Perché i casi di autismo crescono?

La ricerca ha analizzato i tassi di diagnosi annuali registrati nei sistemi sanitari statunitensi dal 1° gennaio 2011 al 31 dicembre 2022, estraendo dati da 12 siti coinvolti nel Mental Health Research Network, un consorzio di centri di ricerca integrati. Le diagnosi di disturbo dello spettro autistico (Asd) sono state identificate attraverso i codici della Classificazione Internazionale delle Malattie.
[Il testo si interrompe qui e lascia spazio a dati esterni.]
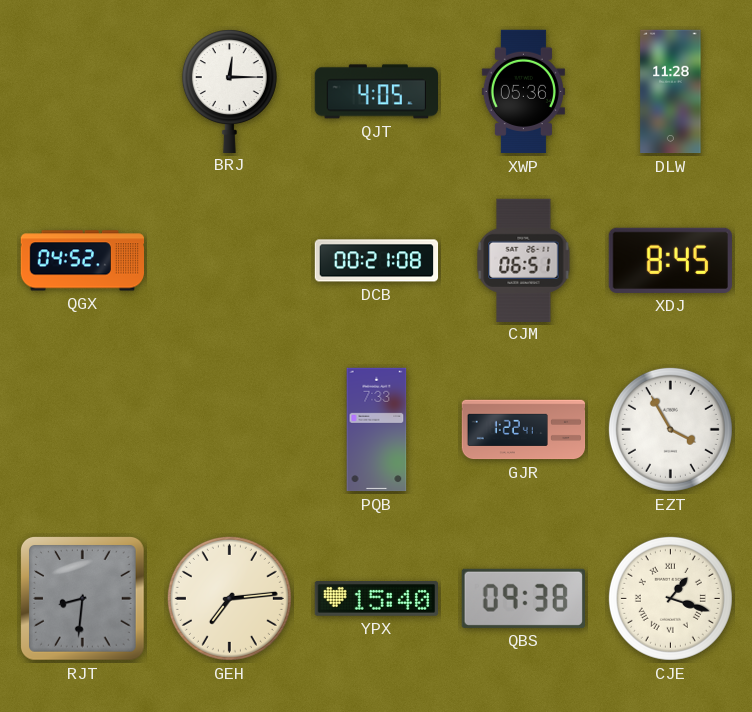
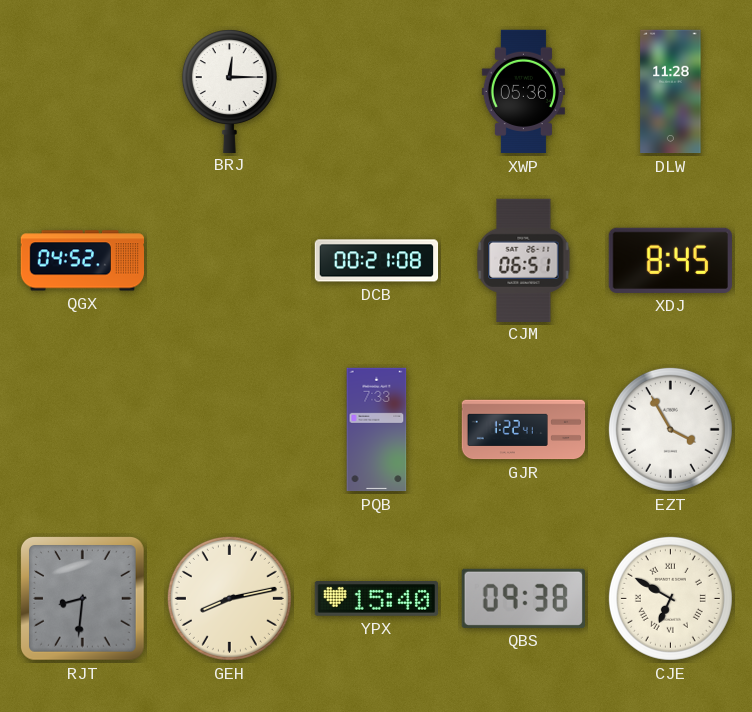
QJT: 4:05 -> none
GEH: 7:14 -> 8:13
CJE: 1:18 -> 6:50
Nel 2022, i database dei sistemi sanitari analizzati contenevano 12.264.003 membri, tra cui 2.359.359 bambini di età compresa tra 0 e 17 anni e 6.400.222 femmine. Durante il periodo di studio, il tasso di diagnosi di autismo era più elevato tra i bambini di 5-8 anni, mostrando un aumento del 175%, ovvero quasi triplicato, passando da 2,3 casi per 1000 nel 2011 a 6,3 per 1000 nel 2022.
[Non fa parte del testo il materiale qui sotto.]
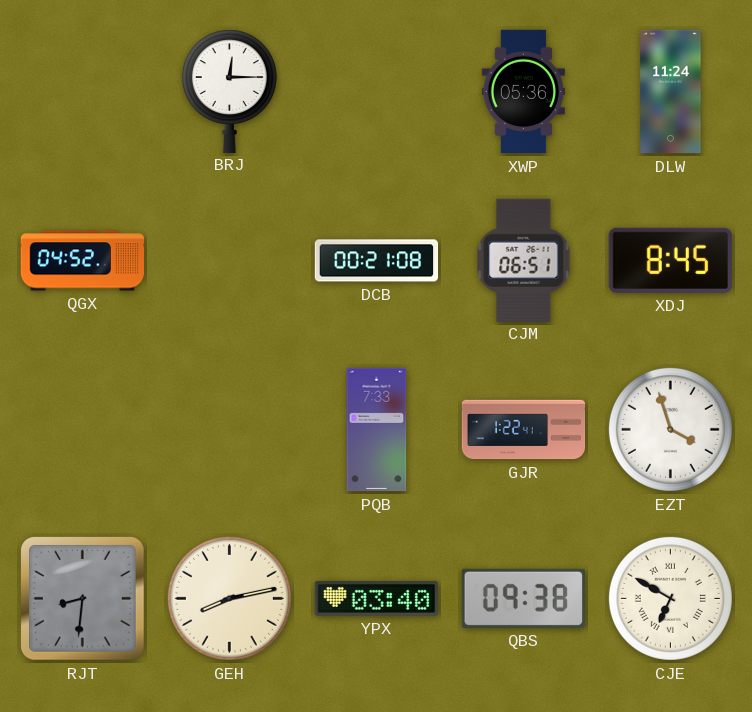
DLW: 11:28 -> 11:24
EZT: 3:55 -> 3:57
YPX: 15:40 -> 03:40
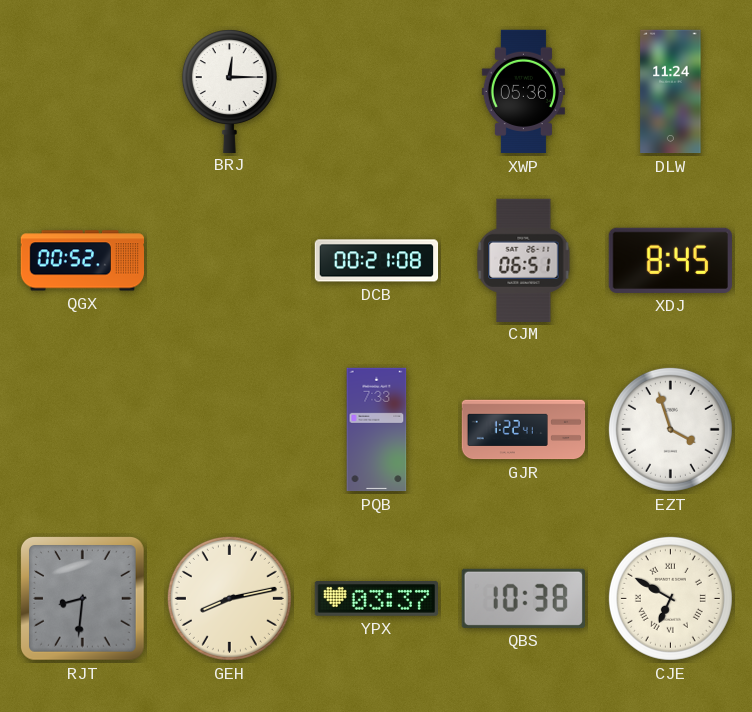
QGX: 04:52 -> 00:52
YPX: 03:40 -> 03:37
QBS: 09:38 -> 10:38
L’incremento più significativo è stato registrato tra gli adulti di età compresa tra 26 e 34 anni, con un aumento del 450%. Inoltre, l’analisi ha rivelato che gli aumenti erano più marcati per le femmine rispetto ai maschi, sia tra i bambini (+305%, con casi più che quadruplicati) sia tra gli adulti (+315%).

Gli autori dello studio ipotizzano che questi aumenti siano dovuti a diversi fattori. In primo luogo, si fa riferimento a una maggiore consapevolezza riguardo alla malattia. Inoltre, modifiche nei criteri diagnostici potrebbero aver esteso le diagnosi a un campione più ampio di disturbi. Infine, si suggerisce anche che vi sia stato un effetto boomerang causato dalla pandemia, durante la quale gli accessi ai servizi sanitari e, di conseguenza, le diagnosi erano notevolmente ridotti.